# Unitary matrix

In mathematics, a unitary matrix is a n by n complex matrix U satisfying the condition

[itex]U^*U = UU^* = I_n\,[itex]

where In is the identity matrix and U* is the conjugate transpose (also called the Hermitian adjoint) of U. Note this condition says that a matrix U is unitary if it has an inverse which is equal to its conjugate transpose U*.

A unitary matrix in which all entries are real is the same thing as an orthogonal matrix. Just as an orthogonal matrix G preserves the (real) inner product of two real vectors,

[itex]\langle Gx, Gy \rangle = \langle x, y \rangle[itex]

so also a unitary matrix U satisfies

[itex]\langle Ux, Uy \rangle = \langle x, y \rangle[itex]

for all complex vectors x and y, where <.,.> stands now for the standard inner product on Cn.

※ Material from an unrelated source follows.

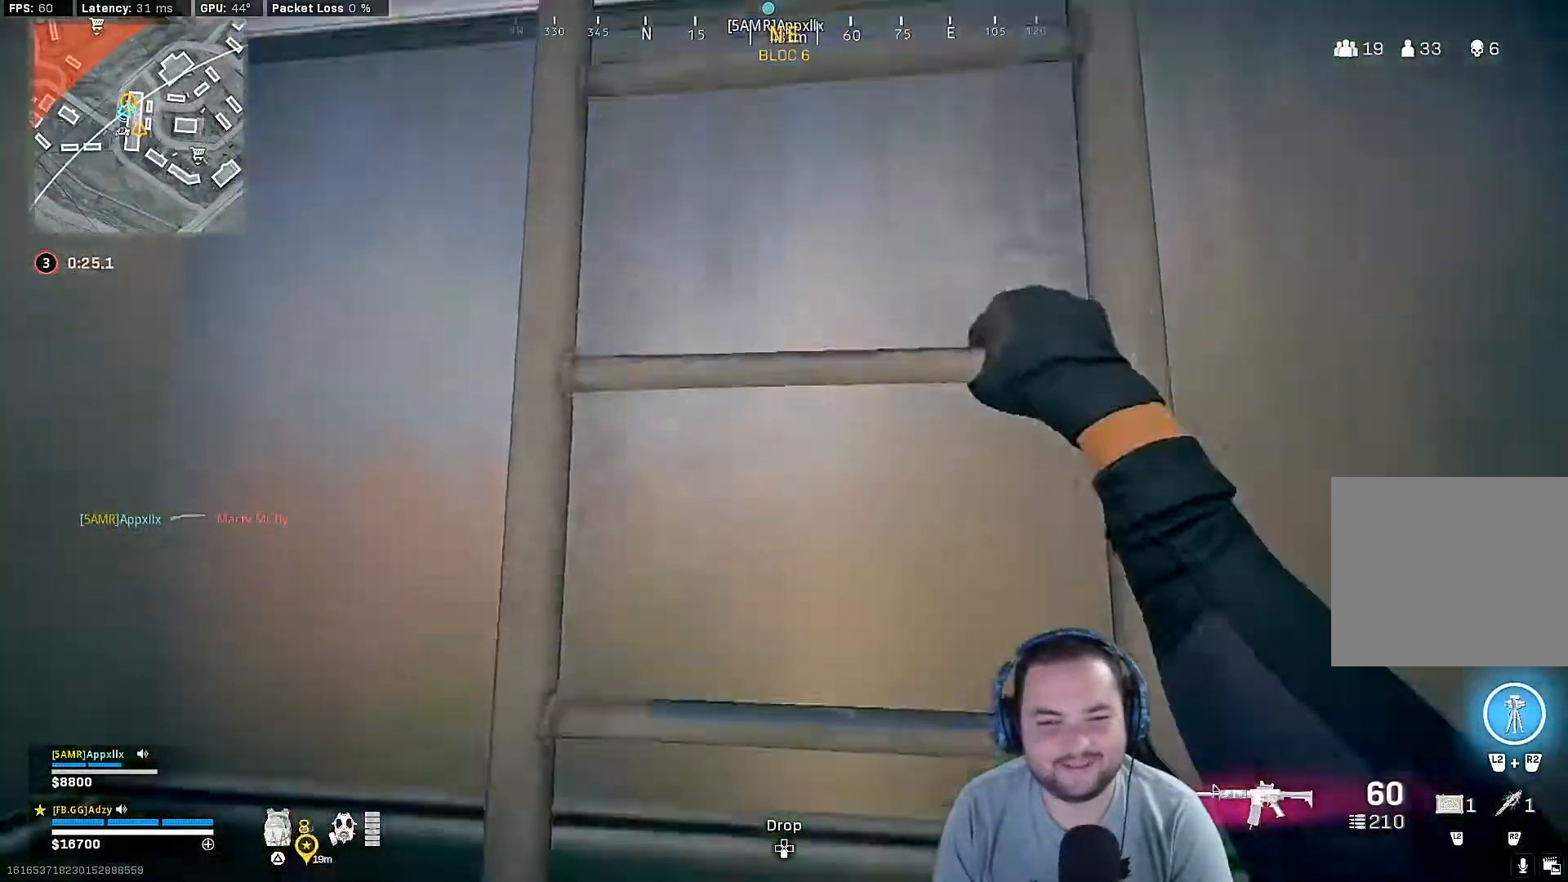
{"buttons": [], "left_stick": "up", "right_stick": "center", "events": []}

If A is an n by n matrix then the following are all equivalent conditions:

1. A is unitary
2. A* is unitary
3. the columns of A form an orthonormal basis of Cn with respect to this inner product
4. the rows of A form an orthonormal basis of Cn with respect to this inner product
5. A is an isometry with respect to the norm from this inner product

It follows from the isometry property that all eigenvalues of a unitary matrix are complex numbers of absolute value 1 (i.e. they lie on the unit circle centered at 0 in the complex plane). The same is true for the determinant.

All unitary matrices are normal, and the spectral theorem therefore applies to them.

A unitary matrix is called special if its determinant is 1.